I value transparency. It is important to me that I be authentic and that what you see with me be the true picture.

And so in that vein, I have a confession to make: I fake it a lot.

I’m not a fake person. You can’t really be transparent and fake. But sometimes, faking it is the only way to make it.

Because sometimes, I wake up in the morning and feel like the world is closing in on me. It feels like every horrible scenario I can imagine is imminent. It feels like my brain has been taken over by a swarm of angry wasps, buzzing and darting and swarming on anything that comes near. But those wasps don’t like sweet things. They only like bitter, scary things, and when something like that is allowed in they cover it…inhale it…dwell on it, making it impossible for it to escape. Bitter things are their favorite.

And sometimes, I wake up feeling numb. I want to escape my numbness…don’t want to be around myself while I’m that way…but at the same time, I feel like a huge part of me has already escaped and all I can do is wait for it to come back.

Those days are particularly hard.

One of the hardest things about depression and anxiety, I think, is that when I have bad days – and they’ve been coming more and more often lately – life doesn’t stop. I’m a mom. A wife. A grownup in a world that frowns on sick days. So when I feel bad – or feel nothing, as the case may be – I don’t often have the option of sitting it out awhile.

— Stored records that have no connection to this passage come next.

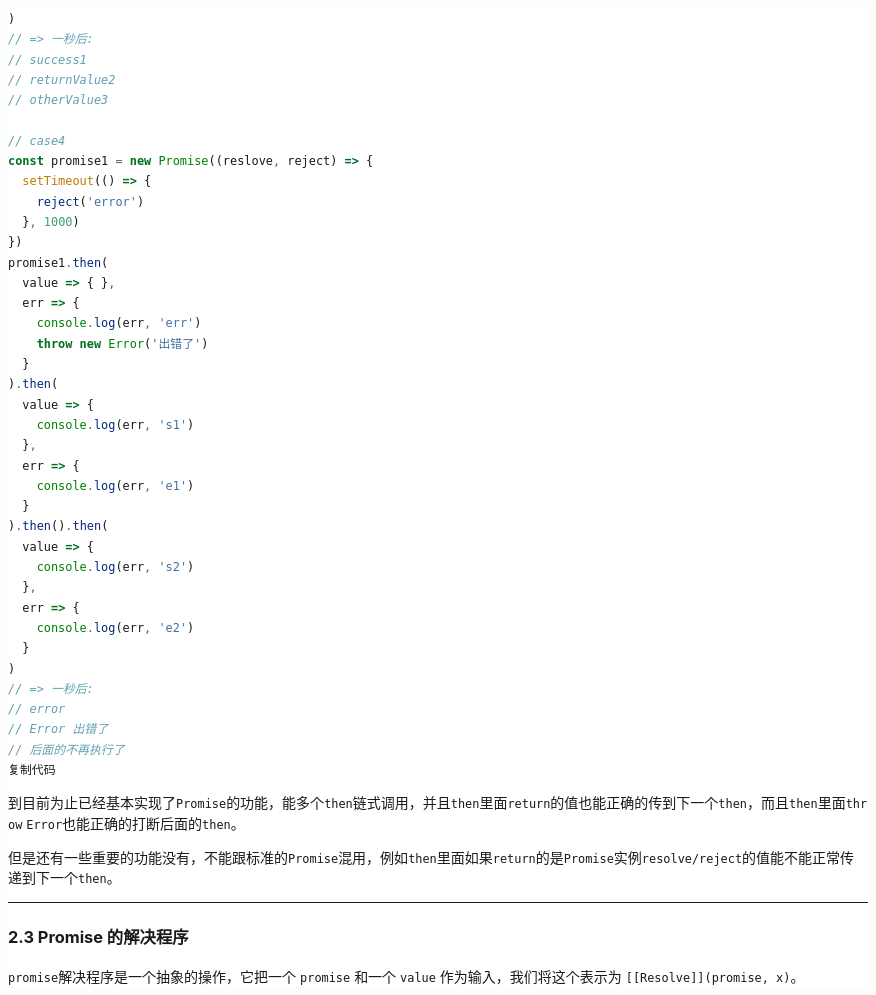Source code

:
 ```javascript
)
// => 一秒后:
// success1
// returnValue2
// otherValue3

// case4
const promise1 = new Promise((reslove, reject) => {
  setTimeout(() => {
    reject('error')
  }, 1000)
})
promise1.then(
  value => { },
  err => {
    console.log(err, 'err')
    throw new Error('出错了')
  }
).then(
  value => {
    console.log(err, 's1')
  },
  err => {
    console.log(err, 'e1')
  }
).then().then(
  value => {
    console.log(err, 's2')
  },
  err => {
    console.log(err, 'e2')
  }
)
// => 一秒后:
// error
// Error 出错了 
// 后面的不再执行了
复制代码
```

到目前为止已经基本实现了`Promise`的功能，能多个`then`链式调用，并且`then`里面`return`的值也能正确的传到下一个`then`，而且`then`里面`throw` `Error`也能正确的打断后面的`then`。

但是还有一些重要的功能没有，不能跟标准的`Promise`混用，例如`then`里面如果`return`的是`Promise`实例`resolve/reject`的值能不能正常传递到下一个`then`。

------

### 2.3 Promise 的解决程序

`promise`解决程序是一个抽象的操作，它把一个 `promise` 和一个 `value` 作为输入，我们将这个表示为 `[[Resolve]](promise, x)`。
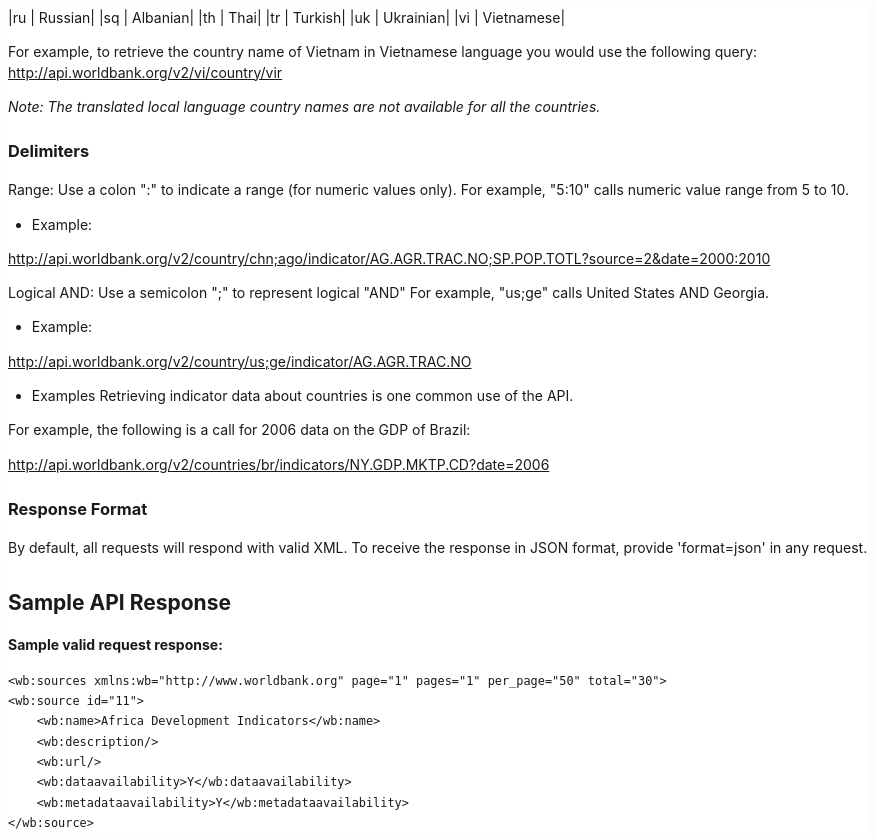 |ru	| Russian|
|sq	| Albanian|
|th	| Thai|
|tr	| Turkish|
|uk	| Ukrainian|
|vi	| Vietnamese|

For example, to retrieve the country name of Vietnam in Vietnamese language you would use the following query:
http://api.worldbank.org/v2/vi/country/vir

*Note: The translated local language country names are not available for all the countries.*

### Delimiters

Range: Use a colon ":" to indicate a range (for numeric values only). For example, "5:10" calls numeric value range from 5 to 10.

* Example: 

http://api.worldbank.org/v2/country/chn;ago/indicator/AG.AGR.TRAC.NO;SP.POP.TOTL?source=2&date=2000:2010

Logical AND: Use a semicolon ";" to represent logical "AND" For example, "us;ge" calls United States AND Georgia.

* Example: 

http://api.worldbank.org/v2/country/us;ge/indicator/AG.AGR.TRAC.NO

* Examples
Retrieving indicator data about countries is one common use of the API.

For example, the following is a call for 2006 data on the GDP of Brazil: 

http://api.worldbank.org/v2/countries/br/indicators/NY.GDP.MKTP.CD?date=2006


### Response Format

By default, all requests will respond with valid XML. To receive the response in JSON format, provide 'format=json' in any request.

## Sample API Response

<b>Sample valid request response:</b> 

```
<wb:sources xmlns:wb="http://www.worldbank.org" page="1" pages="1" per_page="50" total="30">
<wb:source id="11">
	<wb:name>Africa Development Indicators</wb:name>
	<wb:description/>
	<wb:url/>
	<wb:dataavailability>Y</wb:dataavailability>
	<wb:metadataavailability>Y</wb:metadataavailability>
</wb:source>
```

And so, given the very real demands of housekeeping and childrearing and marriage and carlines and sermons to write and a blog to maintain and laundry to fold, I can’t just curl into a fetal ball and wait for the buzzing in my head to stop or the missing part of me to return. I have to keep moving.

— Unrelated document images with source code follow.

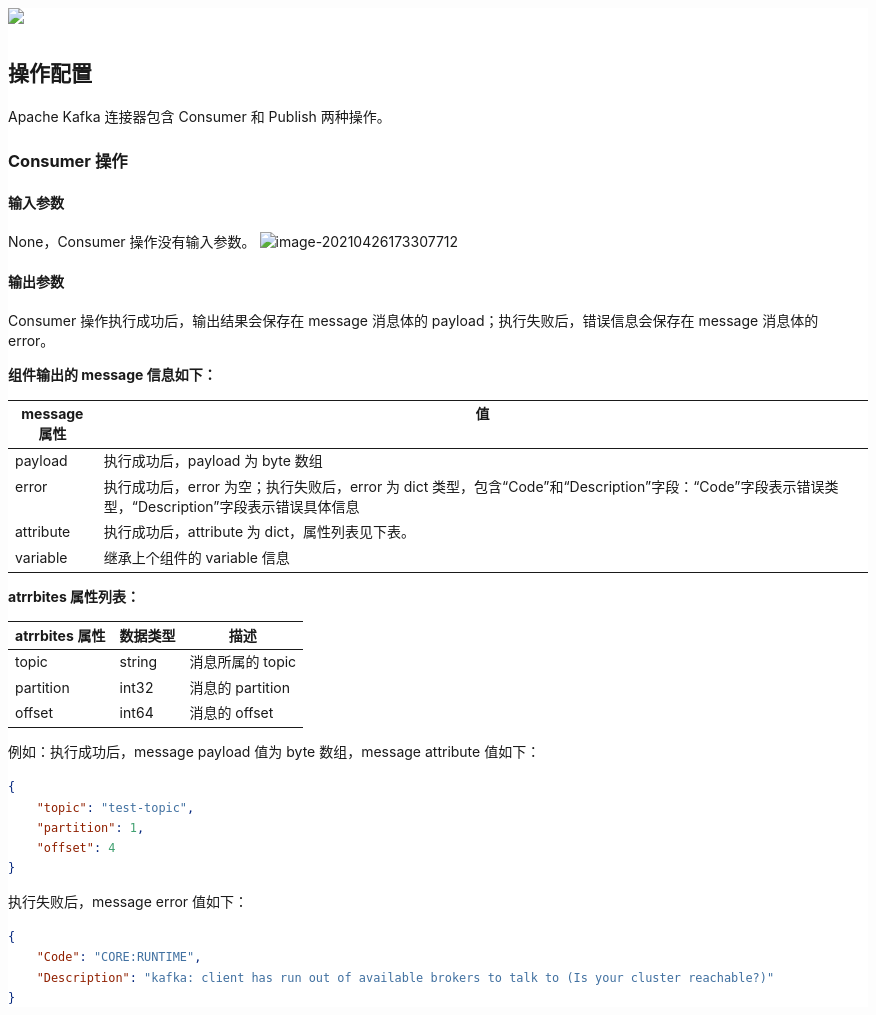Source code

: ![](https://main.qcloudimg.com/raw/eb768a3fbd5a7187237b3174a3f6ede2/image-20210426173227817.png)	

## 操作配置

Apache Kafka 连接器包含 Consumer 和 Publish 两种操作。

### Consumer 操作

#### 输入参数
None，Consumer 操作没有输入参数。
![image-20210426173307712](https://main.qcloudimg.com/raw/2c448cd5f1ef1036401c607764da7653/image-20210426173307712.png)

####  输出参数
Consumer 操作执行成功后，输出结果会保存在 message 消息体的 payload；执行失败后，错误信息会保存在 message 消息体的 error。

**组件输出的 message 信息如下：**

| message 属性 | 值                                                           |
| ----------- | ------------------------------------------------------------ |
| payload     | 执行成功后，payload 为 byte 数组                                |
| error       | 执行成功后，error 为空；执行失败后，error 为 dict 类型，包含“Code”和“Description”字段：“Code”字段表示错误类型，“Description”字段表示错误具体信息 |
| attribute   | 执行成功后，attribute 为 dict，属性列表见下表。                   |
| variable    | 继承上个组件的 variable 信息                                   |

**atrrbites 属性列表：**

| atrrbites 属性 | 数据类型 | 描述 | 
|---------|---------|---------|
| topic | string| 消息所属的 topic | 
| partition | int32| 消息的 partition | 
|offset | int64| 消息的 offset | 

例如：执行成功后，message payload 值为 byte 数组，message attribute 值如下：
```json
{
    "topic": "test-topic",
    "partition": 1,
    "offset": 4
}
```
执行失败后，message error 值如下：
```json
{
    "Code": "CORE:RUNTIME",
    "Description": "kafka: client has run out of available brokers to talk to (Is your cluster reachable?)"
}
```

It gets worse when I stop moving, anyway, so I might as well keep on going.

On those days, all I can do is fake it. I have to fake that I feel like getting dressed. Fake that I feel like playing with my daughter. Fake that I feel like leaving the house and driving to town and shopping for groceries. Those are normal adult demands, and most of us have to fake it to some extent. But I – and others who live with this strange dichotomy of over-feeling and numbness – even have to fake that I feel like going to Target and stopping for an iced coffee at Starbucks on the way in. Nothing sounds good – not even my favorite ways to spend an afternoon – but it’s life. It keeps going, so I keep going, too.

I have to fake it so that I can make it.

So if you see me out and about, I might be having one of those days. Please keep in mind that I – and everyone else you see – am fighting a battle. It was likely a mental battle to get out of the house. If you’ve never been in the trenches of this particular war, you cannot imagine the assault I endured before I ever put my shoes on this morning.

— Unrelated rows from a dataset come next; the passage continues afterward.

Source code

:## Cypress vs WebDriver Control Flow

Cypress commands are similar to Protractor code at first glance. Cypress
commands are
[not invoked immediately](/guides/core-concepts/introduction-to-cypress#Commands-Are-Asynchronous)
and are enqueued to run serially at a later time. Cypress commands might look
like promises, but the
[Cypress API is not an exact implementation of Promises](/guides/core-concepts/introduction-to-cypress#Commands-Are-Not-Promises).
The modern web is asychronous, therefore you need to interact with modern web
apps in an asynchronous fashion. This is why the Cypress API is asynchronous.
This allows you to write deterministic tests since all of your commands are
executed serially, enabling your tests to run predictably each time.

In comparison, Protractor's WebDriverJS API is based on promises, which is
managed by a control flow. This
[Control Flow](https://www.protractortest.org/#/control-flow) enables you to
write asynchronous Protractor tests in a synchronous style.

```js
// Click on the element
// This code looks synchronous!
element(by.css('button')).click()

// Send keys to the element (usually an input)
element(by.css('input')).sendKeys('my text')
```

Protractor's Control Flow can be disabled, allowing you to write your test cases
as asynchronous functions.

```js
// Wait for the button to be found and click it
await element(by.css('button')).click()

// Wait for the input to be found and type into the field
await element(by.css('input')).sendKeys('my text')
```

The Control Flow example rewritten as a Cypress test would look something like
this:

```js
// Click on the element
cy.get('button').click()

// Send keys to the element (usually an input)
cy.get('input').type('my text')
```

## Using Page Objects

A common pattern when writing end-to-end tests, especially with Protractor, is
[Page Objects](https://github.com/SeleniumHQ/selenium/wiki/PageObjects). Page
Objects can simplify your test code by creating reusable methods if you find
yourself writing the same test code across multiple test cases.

If my smile seems insincere as I slip past you in the aisle, it’s because it is. I’m faking it so I can make it.

If I seem absentminded and wander the same aisles over and over and you notice I weave a convoluted path through the store, it’s because I am absentminded. My mind is focused on just keeping one foot moving in front of the other…on remembering to breathe in and out without hyperventilating…and in that survival mode other things must fall to the side. Just a warning: I’m probably going to drop a bunch of change and misplace my debit card in the checkout line. Please be patient with me.

If I seem miserable and like I don’t want to be there, it’s likely because I am and I don’t. I may be out of the house for no other reason than because staying in was a bad idea. I may be counting the hours until I can escape to sleep. I may be where I am just because it was a matter of survival.

I’m not alone in this, and mine isn’t the only battle being fought out there. Just keep in mind that there are vast volumes of stories playing under the surface of every casual smile and halfhearted greeting. There are wars raging inside even the most normal-looking of lives. You never know what someone is going through.

And if you’re like me, faking it just so you can make it, I’m lifting up a prayer for you today. A prayer that you can just keep going. A prayer that you see the light shining under the door. A prayer that you find someone in your life who understands. And a prayer that one day, maybe we’ll cross each other’s paths as we wander around Target. We’re in this together, and we’re going to make it. There’s nothing fake about that.